• **Required actions**:
A - Translate this sentence from the ReachLocal article into Spanish: "ReachLocal's first product was a search engine advertising service called ReachSearch."
B - Duplicate the part of the ReachLocal article that begins at the words "- Parent: Gannett" and stops after the words "lead conversion software.".

== Source passage

LocaliQ
- Company type: Division
- Industry: Online marketing
- Founded: 2003
- Headquarters: Woodland Hills, California, United States
- Area served: North America Australia New Zealand
- Revenue: $514.07 million (As of 2013^{[update]})
- Parent: Gannett

= ReachLocal =

LocaliQ. (Formerly ReachLocal), a divisions of Gannett, is a provider of digital marketing solutions to businesses in the United States, Canada, Australia, and New Zealand. The business operates as LocaliQ in the United States, Canada and the United Kingdom.

==History==
ReachLocal was founded in 2003 by Zorik Gordon, Nathan Hanks, Michael Kline, Robert Wright, John Mazur, and Robert "Rick" Spitz.

ReachLocal's first product was a search engine advertising service called ReachSearch. This technology places businesses’ advertisements on multiple search engines, including Google, Yahoo! and Bing. ReachLocal has since introduced a range of digital marketing products, including ReachEdge, its lead conversion software.

In 2010, ReachLocal launched its initial public offering (IPO). Before the company's IPO, ReachLocal was venture-backed by VantagePoint Venture Partners, Rho Ventures and Galleon Special Opportunities Partners Fund LP.

====
== Information given

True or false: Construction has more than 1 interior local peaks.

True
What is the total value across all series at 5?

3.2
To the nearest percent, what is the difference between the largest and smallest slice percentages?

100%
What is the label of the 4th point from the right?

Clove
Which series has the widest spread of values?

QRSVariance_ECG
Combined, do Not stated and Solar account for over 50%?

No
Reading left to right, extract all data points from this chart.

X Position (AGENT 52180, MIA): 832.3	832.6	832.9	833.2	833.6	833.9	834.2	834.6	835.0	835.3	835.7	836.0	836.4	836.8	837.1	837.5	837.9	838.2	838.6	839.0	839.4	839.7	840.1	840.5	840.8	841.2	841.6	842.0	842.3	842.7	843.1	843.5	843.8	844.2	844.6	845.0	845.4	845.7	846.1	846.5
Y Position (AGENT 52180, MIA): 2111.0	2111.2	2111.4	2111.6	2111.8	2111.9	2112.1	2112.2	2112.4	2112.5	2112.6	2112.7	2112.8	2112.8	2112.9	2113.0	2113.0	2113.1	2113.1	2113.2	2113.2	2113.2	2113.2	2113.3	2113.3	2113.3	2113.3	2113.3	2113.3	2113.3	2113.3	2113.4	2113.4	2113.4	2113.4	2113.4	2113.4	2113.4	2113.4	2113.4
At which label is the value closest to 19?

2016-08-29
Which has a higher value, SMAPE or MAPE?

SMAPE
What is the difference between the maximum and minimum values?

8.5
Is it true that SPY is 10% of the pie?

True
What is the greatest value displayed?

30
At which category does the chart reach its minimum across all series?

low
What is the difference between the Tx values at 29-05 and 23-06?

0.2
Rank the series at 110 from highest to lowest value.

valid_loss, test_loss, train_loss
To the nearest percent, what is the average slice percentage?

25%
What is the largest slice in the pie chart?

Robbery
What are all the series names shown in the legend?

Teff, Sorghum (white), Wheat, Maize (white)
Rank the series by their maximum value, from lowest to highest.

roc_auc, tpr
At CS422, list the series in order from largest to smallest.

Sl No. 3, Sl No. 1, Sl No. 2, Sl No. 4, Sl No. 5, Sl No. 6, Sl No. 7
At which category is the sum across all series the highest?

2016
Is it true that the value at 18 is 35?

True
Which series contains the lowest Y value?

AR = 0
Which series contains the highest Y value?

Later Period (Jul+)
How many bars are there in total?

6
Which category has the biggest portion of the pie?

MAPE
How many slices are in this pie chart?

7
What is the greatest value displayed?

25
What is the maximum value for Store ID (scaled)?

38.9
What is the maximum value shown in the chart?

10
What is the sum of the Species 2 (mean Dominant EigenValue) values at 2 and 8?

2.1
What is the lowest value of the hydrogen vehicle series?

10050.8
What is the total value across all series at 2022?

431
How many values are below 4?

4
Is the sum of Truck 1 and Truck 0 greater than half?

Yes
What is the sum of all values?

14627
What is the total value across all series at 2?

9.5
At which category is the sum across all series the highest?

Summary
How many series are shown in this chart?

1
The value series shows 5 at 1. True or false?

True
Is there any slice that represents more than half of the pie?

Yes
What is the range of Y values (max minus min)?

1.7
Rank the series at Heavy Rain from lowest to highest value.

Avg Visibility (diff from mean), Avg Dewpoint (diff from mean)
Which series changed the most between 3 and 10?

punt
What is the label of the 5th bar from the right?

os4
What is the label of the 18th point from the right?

====

• **Solutions by task**:
A - El primer producto de ReachLocal fue un servicio de publicidad en motores de búsqueda llamado ReachSearch.

B -
- Parent: Gannett

= ReachLocal =

LocaliQ. (Formerly ReachLocal), a divisions of Gannett, is a provider of digital marketing solutions to businesses in the United States, Canada, Australia, and New Zealand. The business operates as LocaliQ in the United States, Canada and the United Kingdom.

==History==
ReachLocal was founded in 2003 by Zorik Gordon, Nathan Hanks, Michael Kline, Robert Wright, John Mazur, and Robert "Rick" Spitz.

ReachLocal's first product was a search engine advertising service called ReachSearch. This technology places businesses’ advertisements on multiple search engines, including Google, Yahoo! and Bing. ReachLocal has since introduced a range of digital marketing products, including ReachEdge, its lead conversion software.